Snow spilled like excelsior when she grabbed the monkeybars. Climbing to the top, like a crow in the nest she scanned in all directions, wishing that Sean were with her, enjoying the soft day, the light wind, and the loneliness of so much nothing. The horizon vanished as the low clouds hemmed in the view. She felt trapped inside a swirling snowglobe, particles in the sky fine as ash settling on everything, the fallout of the ruptured clouds. Treading softly, she investigated the four corners of the enclosure, slipped down the sliding board into a drift piled high as autumn leaves. She plopped on a swing, snorting when its dampness leached through the cloth of her pants. Cold and wet, she stomped angrily across the pavement. Her movements obliterated the false surface, and everywhere she stepped she left proof of her presence. Her feet ached in the boots and her legs stiffened. Tired of the playground, she circled round to the other side of the school, encountering no other soul, and climbed the bottom rail of the iron fence and held onto the bars. A patina of black paint and red rust clung to her woolen mittens. Nothing stirred but the squalls of snow, which now seemed an ordinary part of the everyday air.

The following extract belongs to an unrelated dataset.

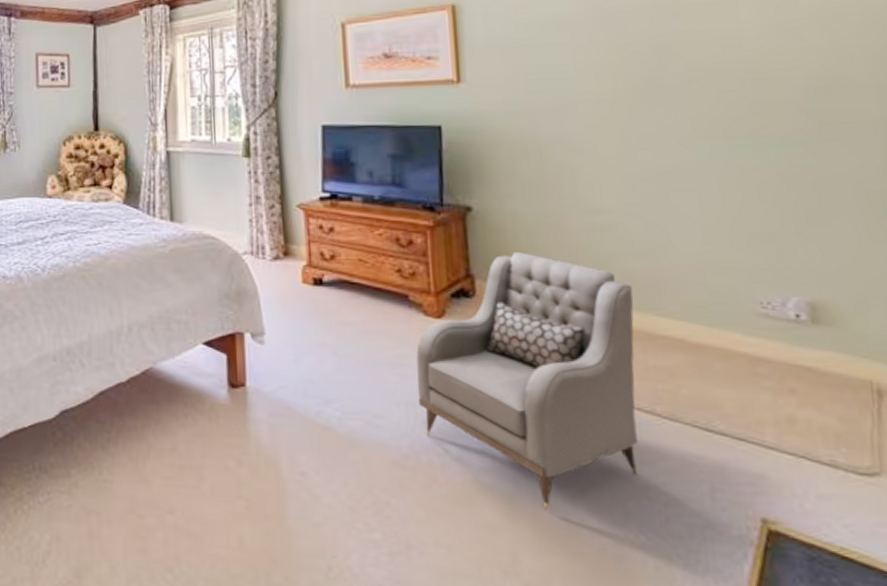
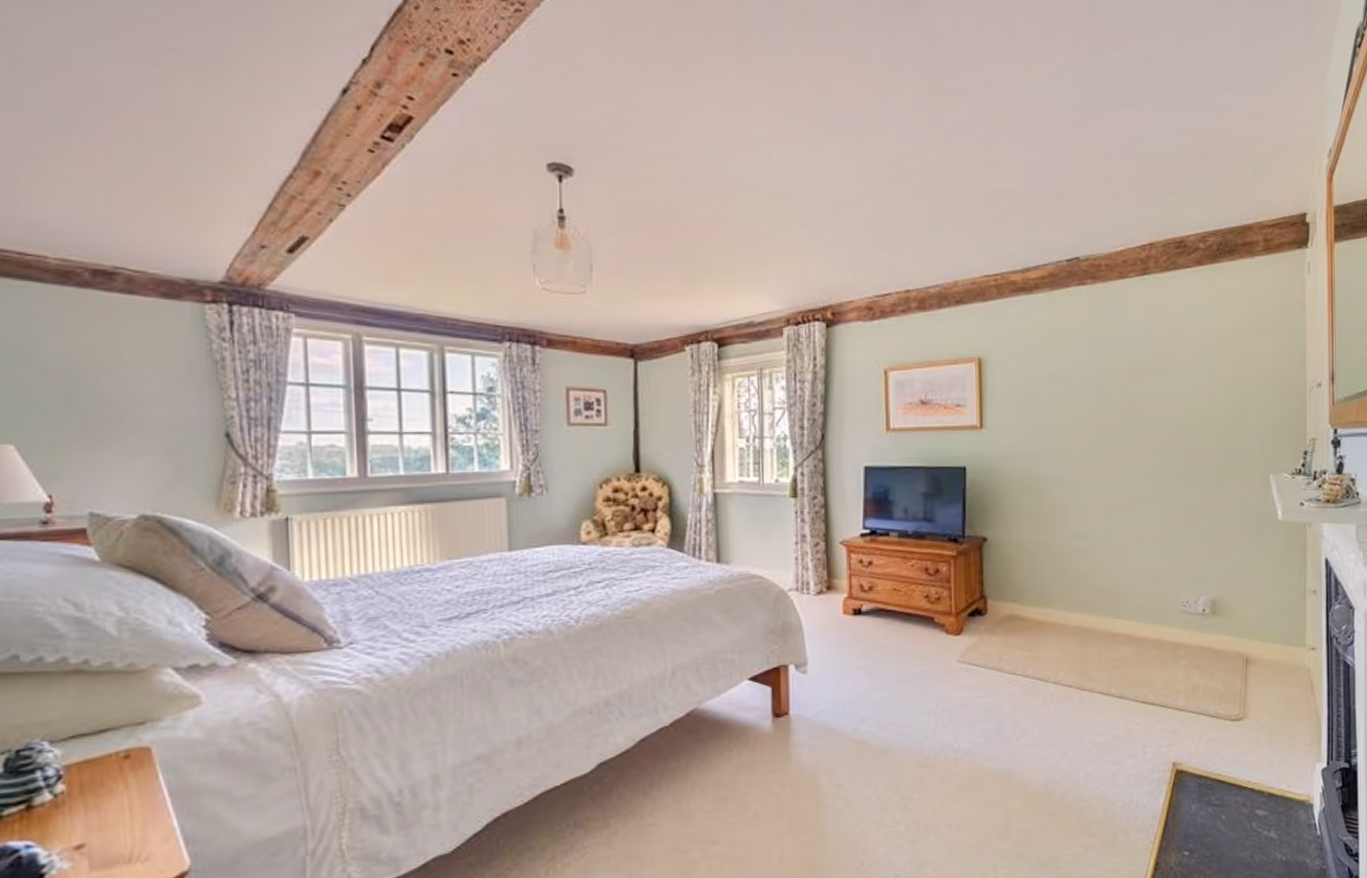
armchair: present [416,252,637,510] -> none [938,574,1101,782]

Norah closed her eyes, lifted her face to the sky, and let the drops dapple her skin and tighten her lips. She felt a shadow pass nearby like an image from a dream. In the quiet, footsteps approached, and she snap
ped open her eyes to frighten him, only to discover the world white and blank as paper. Muttering at her own folly, she removed her glasses and wiped the moisture with the end of her scarf. Flakes lit upon her lashes. She blinked and beheld the figure on the other side of the fence.
He was elegance. From the leather gloves holding the iron finials to the camel hair coat snug against his frame. At the collar, out peeked a silk scarf, and on his hat, the snow clung to the brim and sharp crease like butter on a knife.
“You startled me,” she said. “Sneaking up on a person with her eyes closed.”
Leaning over the rail, he bent down to face her at eye level and chuckled when he saw the pink slash of her mouth. “You startled me. On such a day and at this early hour. What are you doing out here all by yourself?”
“I came to school, but there's no one here.”
“There is no school today. Didn't you get the good news? Too much snow.” His face softened. Patches of snow rested on his shoulders like epaulets, and his hair was salted where it stuck out from beneath the brown fedora. “You look cold, very cold.”
“I like being cold.”
“But not too cold. Wouldn't you like to get warm?”
She took one step back and considered his smiling eyes. “You aren't going to take me back with you, are you? I don't want to leave her.”
“Margaret? I know all about Mrs. Quinn too.” The man straightened his spine and looked toward the school building, blinking his eyes, either from the blowing snow or some private embarrassment. He seemed larger, as if a radiant energy grew inside his chest.
“Never talk to strangers,” she said. “Don't cross the street in the middle of the block. Just Say No.”
“Since there is no school, maybe you might want to come with me and get warm.”